Quoted passage:

3
$\begingroup$

I'm trying to work out the wheel force and torque required for a TWIP robot, so that I can size a motor.

I've calculated a maximum traction force of $\small6.51\mathrm N$. My understanding is that a torque force at the wheels of up to and including $\small6.51\mathrm N$ can be applied, to drive the robot without the wheels slipping. This would give the robot a maximum acceleration of $\small3.92\mathrm{ms}^{-2}$

So, assuming I wanted to achieve the maximum force to drive the robot, and hence the maximum acceleration (assuming pendulum is balanced), I would need a wheel force of $\small6.51\mathrm N$.

There is also resistance against the direction of motion/driving force of the robot, in the form of rolling resistance and aerodynamic drag. From what I've read rolling resistance (a type of static friction) is a resistive moment to wheel rotation, which needs to be overcome by the wheel torque force in order to produce acceleration.

Named joint coordinates:
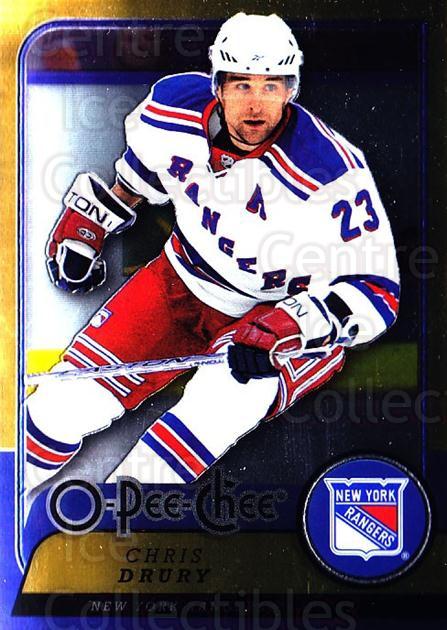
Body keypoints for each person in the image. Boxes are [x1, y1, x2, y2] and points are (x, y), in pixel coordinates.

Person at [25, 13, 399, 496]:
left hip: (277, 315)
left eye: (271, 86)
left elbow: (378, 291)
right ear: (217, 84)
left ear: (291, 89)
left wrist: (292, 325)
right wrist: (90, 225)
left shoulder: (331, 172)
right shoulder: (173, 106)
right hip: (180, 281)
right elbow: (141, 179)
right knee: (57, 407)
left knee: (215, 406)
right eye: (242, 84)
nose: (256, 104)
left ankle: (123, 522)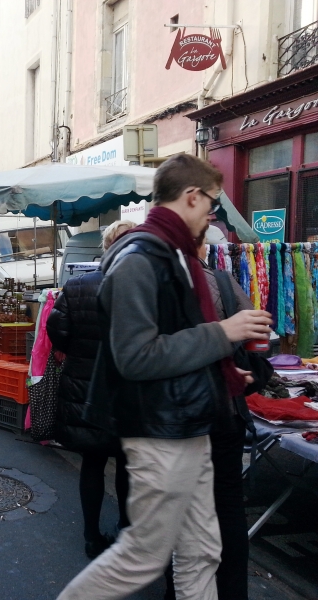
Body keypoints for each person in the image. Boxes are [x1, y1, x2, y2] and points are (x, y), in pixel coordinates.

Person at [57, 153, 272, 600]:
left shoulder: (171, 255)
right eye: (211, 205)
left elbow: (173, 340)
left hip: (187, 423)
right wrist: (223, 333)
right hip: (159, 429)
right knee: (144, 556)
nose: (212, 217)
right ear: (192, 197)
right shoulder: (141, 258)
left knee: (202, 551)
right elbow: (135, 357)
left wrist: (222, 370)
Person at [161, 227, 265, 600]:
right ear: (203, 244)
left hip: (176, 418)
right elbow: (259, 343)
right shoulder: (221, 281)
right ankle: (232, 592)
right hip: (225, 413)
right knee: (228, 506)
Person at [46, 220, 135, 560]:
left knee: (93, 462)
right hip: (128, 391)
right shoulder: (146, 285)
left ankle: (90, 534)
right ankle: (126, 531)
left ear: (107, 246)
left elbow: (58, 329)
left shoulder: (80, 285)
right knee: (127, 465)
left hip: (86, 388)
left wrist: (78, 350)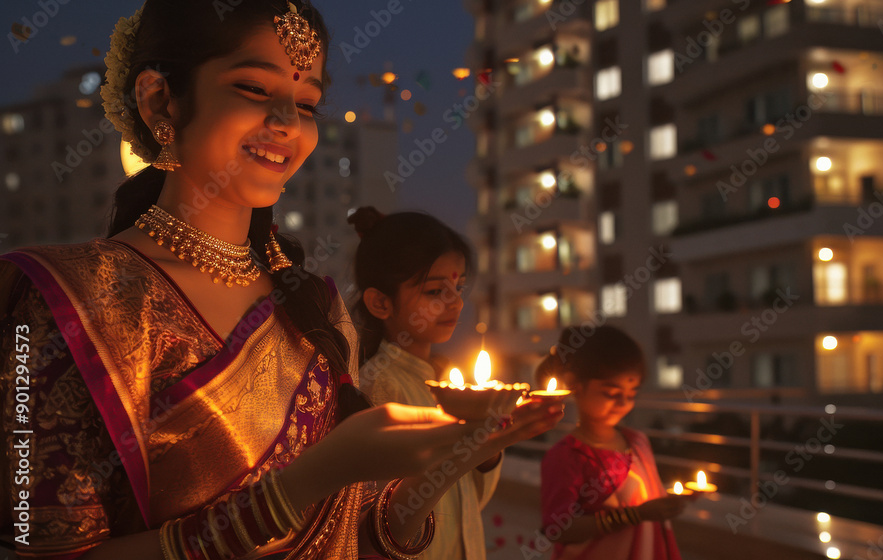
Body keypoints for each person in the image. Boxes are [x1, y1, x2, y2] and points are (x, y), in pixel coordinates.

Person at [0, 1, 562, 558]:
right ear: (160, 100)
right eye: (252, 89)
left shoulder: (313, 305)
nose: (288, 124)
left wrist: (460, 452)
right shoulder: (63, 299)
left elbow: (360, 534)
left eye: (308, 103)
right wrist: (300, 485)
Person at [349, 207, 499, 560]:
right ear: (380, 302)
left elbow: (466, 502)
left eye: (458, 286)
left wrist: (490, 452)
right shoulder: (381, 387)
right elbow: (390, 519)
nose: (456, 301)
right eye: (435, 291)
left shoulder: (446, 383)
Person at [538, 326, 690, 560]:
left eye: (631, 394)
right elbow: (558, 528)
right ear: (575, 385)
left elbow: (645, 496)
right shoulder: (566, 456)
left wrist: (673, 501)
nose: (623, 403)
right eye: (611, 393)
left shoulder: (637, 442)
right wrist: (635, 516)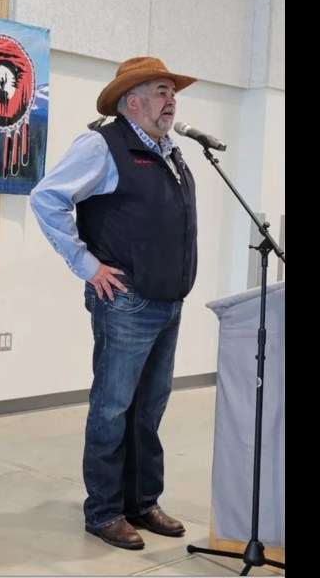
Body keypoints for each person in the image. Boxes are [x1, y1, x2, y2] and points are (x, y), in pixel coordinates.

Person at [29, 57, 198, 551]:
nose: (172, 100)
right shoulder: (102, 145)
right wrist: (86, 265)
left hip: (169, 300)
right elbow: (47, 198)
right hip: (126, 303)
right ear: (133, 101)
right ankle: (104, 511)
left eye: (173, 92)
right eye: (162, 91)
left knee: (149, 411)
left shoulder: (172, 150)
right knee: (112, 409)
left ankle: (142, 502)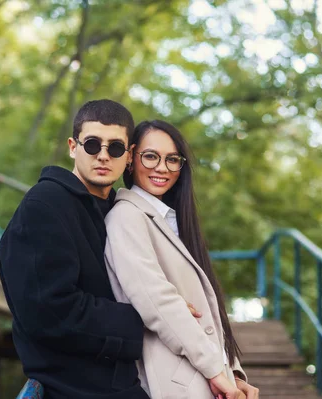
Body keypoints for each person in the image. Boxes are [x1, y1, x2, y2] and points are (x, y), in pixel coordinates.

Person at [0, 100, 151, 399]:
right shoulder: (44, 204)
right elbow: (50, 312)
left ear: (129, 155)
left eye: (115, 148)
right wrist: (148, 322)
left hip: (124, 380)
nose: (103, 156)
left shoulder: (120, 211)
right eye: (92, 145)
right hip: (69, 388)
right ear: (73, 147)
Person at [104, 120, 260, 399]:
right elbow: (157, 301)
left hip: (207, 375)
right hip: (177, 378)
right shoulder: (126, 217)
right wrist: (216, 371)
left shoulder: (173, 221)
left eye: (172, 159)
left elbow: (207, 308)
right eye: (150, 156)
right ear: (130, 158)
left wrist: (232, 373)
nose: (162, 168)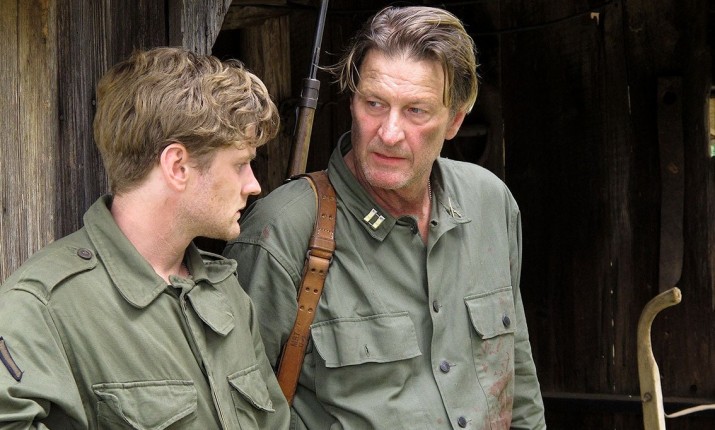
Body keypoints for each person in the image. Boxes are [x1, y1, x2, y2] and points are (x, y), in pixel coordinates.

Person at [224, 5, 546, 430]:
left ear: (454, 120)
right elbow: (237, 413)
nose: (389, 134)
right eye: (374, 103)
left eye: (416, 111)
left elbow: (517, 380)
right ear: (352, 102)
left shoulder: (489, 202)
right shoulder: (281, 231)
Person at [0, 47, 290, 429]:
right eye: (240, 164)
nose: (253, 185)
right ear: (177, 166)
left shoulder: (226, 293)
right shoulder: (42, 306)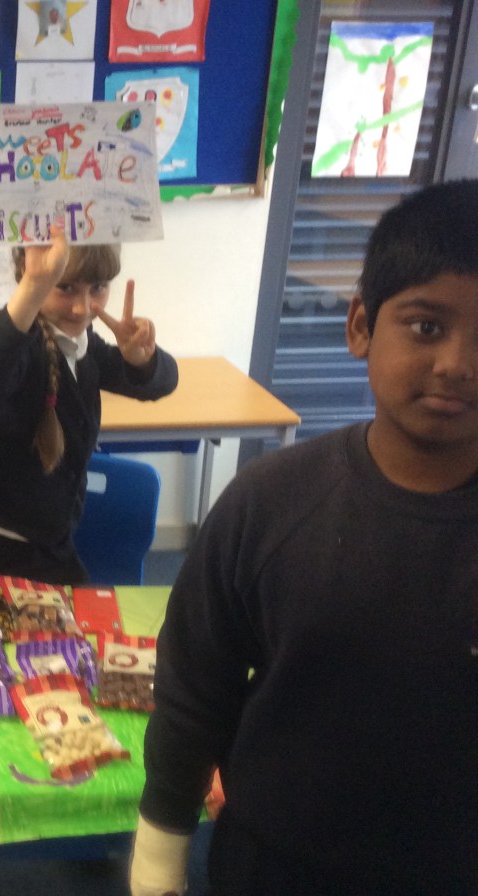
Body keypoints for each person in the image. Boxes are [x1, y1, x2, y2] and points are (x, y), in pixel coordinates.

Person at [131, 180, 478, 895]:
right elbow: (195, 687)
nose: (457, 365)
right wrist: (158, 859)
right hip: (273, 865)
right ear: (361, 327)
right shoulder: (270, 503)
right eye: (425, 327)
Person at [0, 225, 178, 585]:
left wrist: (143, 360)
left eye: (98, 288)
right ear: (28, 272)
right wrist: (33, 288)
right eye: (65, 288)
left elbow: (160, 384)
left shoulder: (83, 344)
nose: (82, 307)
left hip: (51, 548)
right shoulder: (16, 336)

Work request: Render this sentence from the forum post on sizing a motor for a TWIP robot into Spanish: "There is also resistance against the direction of motion/driving force of the robot, in the form of rolling resistance and aerodynamic drag." Work from the forum post alone.

Completed exercise: También hay resistencia en contra de la dirección del movimiento/fuerza motriz del robot, en forma de resistencia a la rodadura y resistencia aerodinámica.